• _Collected data_:

----

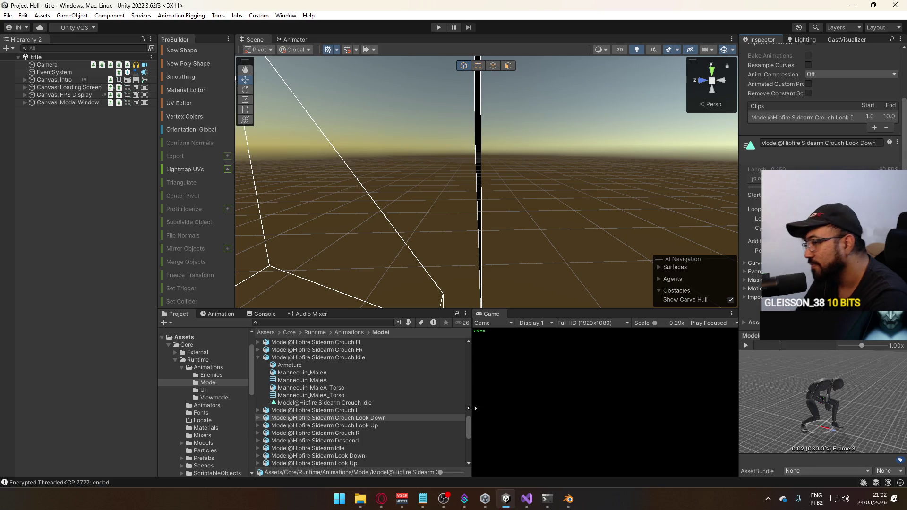
{"action": "scroll", "coordinate": [384, 420], "scroll_direction": "up", "scroll_amount": 3}
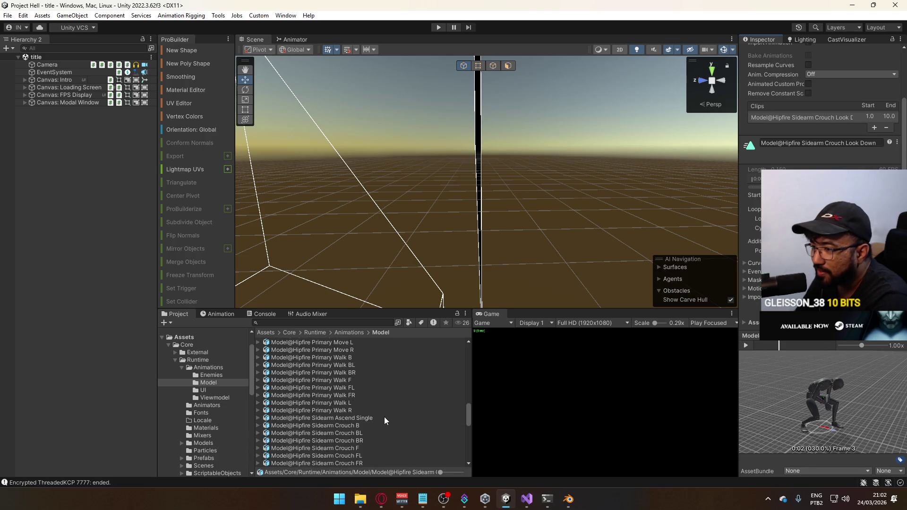
{"action": "scroll", "coordinate": [385, 416], "scroll_direction": "down", "scroll_amount": 3}
{"action": "scroll", "coordinate": [385, 416], "scroll_direction": "up", "scroll_amount": 10}
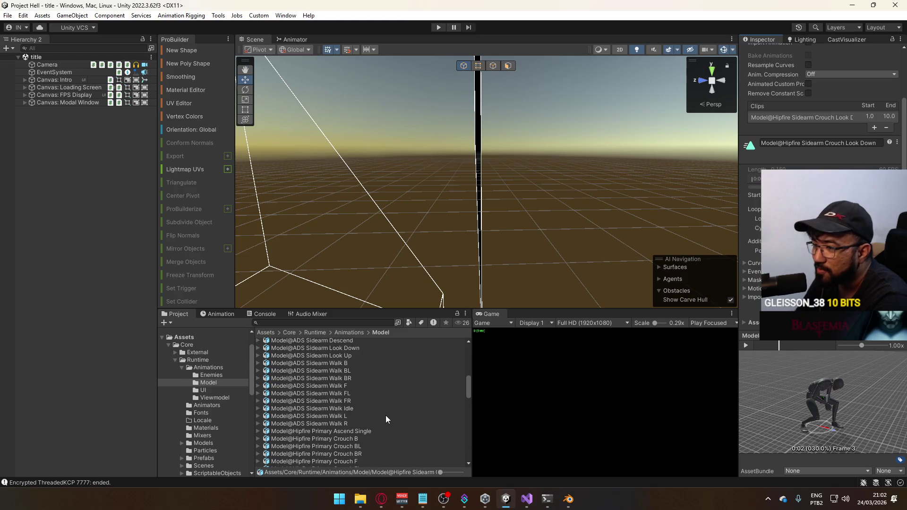
{"action": "scroll", "coordinate": [386, 415], "scroll_direction": "up", "scroll_amount": 3}
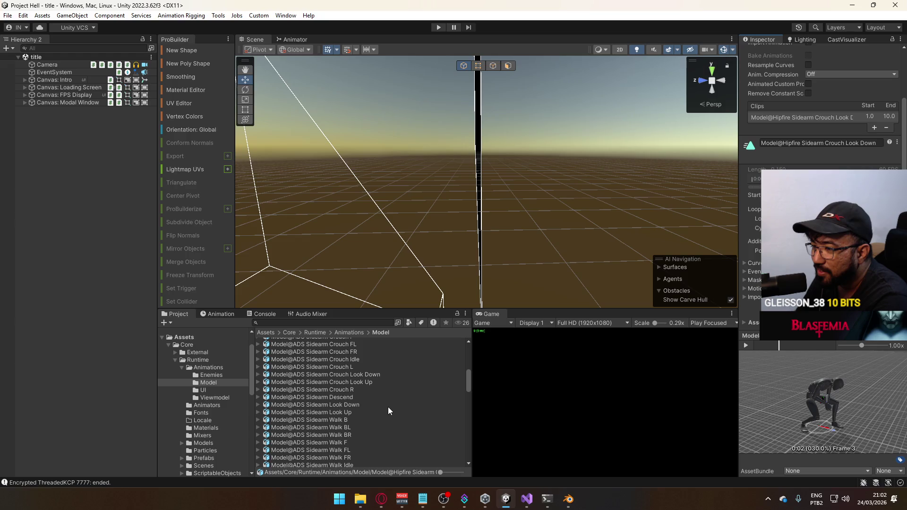
Step: Set ADS Sidearm Crouch Look Up to end at frame 10 and preview ADS Sidearm Crouch Look Down
{"action": "left_click", "coordinate": [371, 382]}
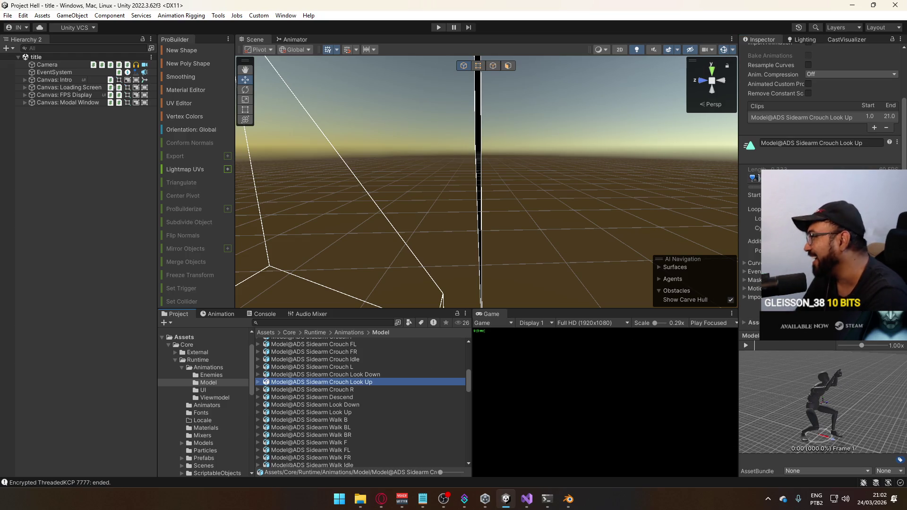
{"action": "left_click", "coordinate": [746, 345]}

----

Your answer should be the number of lines in the records that contain the word "coordinate", with nothing added.

6